MATERIAL SHOWN =
· · · · · · ·
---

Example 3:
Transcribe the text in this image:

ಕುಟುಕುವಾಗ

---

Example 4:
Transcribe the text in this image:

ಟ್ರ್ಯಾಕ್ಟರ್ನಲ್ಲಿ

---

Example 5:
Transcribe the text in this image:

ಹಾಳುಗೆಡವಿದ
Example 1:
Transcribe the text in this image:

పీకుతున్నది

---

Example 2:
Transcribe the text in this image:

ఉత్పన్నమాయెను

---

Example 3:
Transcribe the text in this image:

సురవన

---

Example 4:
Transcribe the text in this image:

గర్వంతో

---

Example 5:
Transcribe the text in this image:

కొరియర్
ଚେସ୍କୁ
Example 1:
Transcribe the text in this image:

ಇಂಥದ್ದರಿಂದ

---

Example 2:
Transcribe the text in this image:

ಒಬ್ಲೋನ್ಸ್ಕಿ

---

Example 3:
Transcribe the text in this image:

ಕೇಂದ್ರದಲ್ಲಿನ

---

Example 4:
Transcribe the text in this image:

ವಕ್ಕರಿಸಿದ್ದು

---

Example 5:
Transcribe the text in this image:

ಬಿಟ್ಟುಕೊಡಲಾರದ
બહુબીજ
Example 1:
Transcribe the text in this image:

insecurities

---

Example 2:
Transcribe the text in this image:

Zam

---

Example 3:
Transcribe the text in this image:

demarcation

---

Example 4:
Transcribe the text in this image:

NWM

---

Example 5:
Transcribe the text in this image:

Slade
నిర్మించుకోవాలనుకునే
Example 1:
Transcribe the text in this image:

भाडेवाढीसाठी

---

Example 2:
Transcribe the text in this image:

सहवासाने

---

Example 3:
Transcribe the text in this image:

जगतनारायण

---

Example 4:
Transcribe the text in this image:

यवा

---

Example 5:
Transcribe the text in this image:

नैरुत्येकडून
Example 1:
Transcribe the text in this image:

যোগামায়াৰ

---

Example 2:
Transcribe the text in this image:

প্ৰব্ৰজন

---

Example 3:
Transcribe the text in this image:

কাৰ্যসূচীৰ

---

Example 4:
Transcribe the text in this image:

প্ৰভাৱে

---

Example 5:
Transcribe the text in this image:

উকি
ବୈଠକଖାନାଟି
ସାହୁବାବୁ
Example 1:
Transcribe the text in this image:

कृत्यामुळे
· · · · · · ·
TO DO =
Would you transcribe the records above exactly, leaving nothing out?

RESULT =
---

Example 3:
Transcribe the text in this image:

ಕುಟುಕುವಾಗ

---

Example 4:
Transcribe the text in this image:

ಟ್ರ್ಯಾಕ್ಟರ್ನಲ್ಲಿ

---

Example 5:
Transcribe the text in this image:

ಹಾಳುಗೆಡವಿದ
Example 1:
Transcribe the text in this image:

పీకుతున్నది

---

Example 2:
Transcribe the text in this image:

ఉత్పన్నమాయెను

---

Example 3:
Transcribe the text in this image:

సురవన

---

Example 4:
Transcribe the text in this image:

గర్వంతో

---

Example 5:
Transcribe the text in this image:

కొరియర్
ଚେସ୍କୁ
Example 1:
Transcribe the text in this image:

ಇಂಥದ್ದರಿಂದ

---

Example 2:
Transcribe the text in this image:

ಒಬ್ಲೋನ್ಸ್ಕಿ

---

Example 3:
Transcribe the text in this image:

ಕೇಂದ್ರದಲ್ಲಿನ

---

Example 4:
Transcribe the text in this image:

ವಕ್ಕರಿಸಿದ್ದು

---

Example 5:
Transcribe the text in this image:

ಬಿಟ್ಟುಕೊಡಲಾರದ
બહુબીજ
Example 1:
Transcribe the text in this image:

insecurities

---

Example 2:
Transcribe the text in this image:

Zam

---

Example 3:
Transcribe the text in this image:

demarcation

---

Example 4:
Transcribe the text in this image:

NWM

---

Example 5:
Transcribe the text in this image:

Slade
నిర్మించుకోవాలనుకునే
Example 1:
Transcribe the text in this image:

भाडेवाढीसाठी

---

Example 2:
Transcribe the text in this image:

सहवासाने

---

Example 3:
Transcribe the text in this image:

जगतनारायण

---

Example 4:
Transcribe the text in this image:

यवा

---

Example 5:
Transcribe the text in this image:

नैरुत्येकडून
Example 1:
Transcribe the text in this image:

যোগামায়াৰ

---

Example 2:
Transcribe the text in this image:

প্ৰব্ৰজন

---

Example 3:
Transcribe the text in this image:

কাৰ্যসূচীৰ

---

Example 4:
Transcribe the text in this image:

প্ৰভাৱে

---

Example 5:
Transcribe the text in this image:

উকি
ବୈଠକଖାନାଟି
ସାହୁବାବୁ
Example 1:
Transcribe the text in this image:

कृत्यामुळे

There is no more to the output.